By Elizabeth Stanton

May 21 (Bloomberg) — Bank stocks lost their position as the biggest industry group in the Standard & Poor’s 500 Index to technology companies after tumbling 31 percent since 2006.

Computer and software makers led by Microsoft Corp. and International Business Machines Corp. accounted for 16.26 percent of the benchmark for large U.S. companies based on yesterday’s closing prices. Financials, led by Bank of America Corp. and JPMorgan Chase & Co., fell to 16.19 percent.

Banks slid the most among 10 industries in the S&P 500 last year and are the worst-performing group so far in 2008, as lower U.S. real-estate prices led to losses on mortgage debt and derivatives approaching $380 billion globally.

“The earnings power of the financial sector has been impaired because of the credit crunch,” said Thomas J. Lee, chief U.S. equity strategist at JPMorgan in New York. “Technology is benefiting from a global economy that’s been expanding, particularly in emerging markets.”

As the S&P 500 has retreated 3.7 percent this year, its financial components have decreased almost 13 percent. Bear Stearns Cos. lost the most, dropping 89 percent as a run on the brokerage firm prompted the Federal Reserve to arrange a March 16 takeover by JPMorgan. The index declined 1.6 percent today.

Financial shares in the index declined almost 21 percent in 2007, their worst year since a 24 percent drop in 1990. They have plunged 31 percent since the end of 2006.

• [Listed entries]:

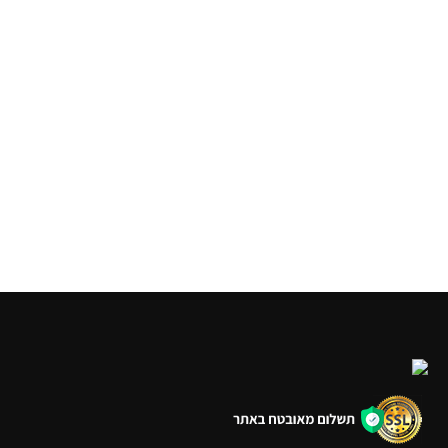
טרקטור חקלאי מנגן
מטוס חשמלי גדול- מנגן
₪
49.90
₪
79.90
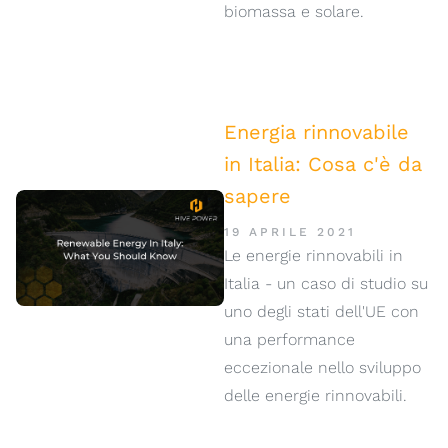
biomassa e solare.
Energia rinnovabile
in Italia: Cosa c'è da
sapere
19 APRILE 2021
Le energie rinnovabili in
Italia - un caso di studio su
uno degli stati dell'UE con
una performance
eccezionale nello sviluppo
delle energie rinnovabili.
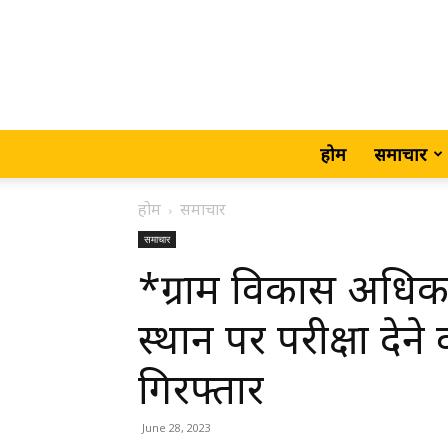
होम
समाचार
होम
समाचार
समाचार
*ग्राम विकास अधिकारी
स्थान पर परीक्षा देन
गिरफ्तार
June 28, 2023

• [Work instruction]: Reproduce the portion of the bank stocks article between "As the S&P 500" and "end of 2006.", inclusive. The records play no part in what follows.

• [Task answer]:
As the S&P 500 has retreated 3.7 percent this year, its financial components have decreased almost 13 percent. Bear Stearns Cos. lost the most, dropping 89 percent as a run on the brokerage firm prompted the Federal Reserve to arrange a March 16 takeover by JPMorgan. The index declined 1.6 percent today.

Financial shares in the index declined almost 21 percent in 2007, their worst year since a 24 percent drop in 1990. They have plunged 31 percent since the end of 2006.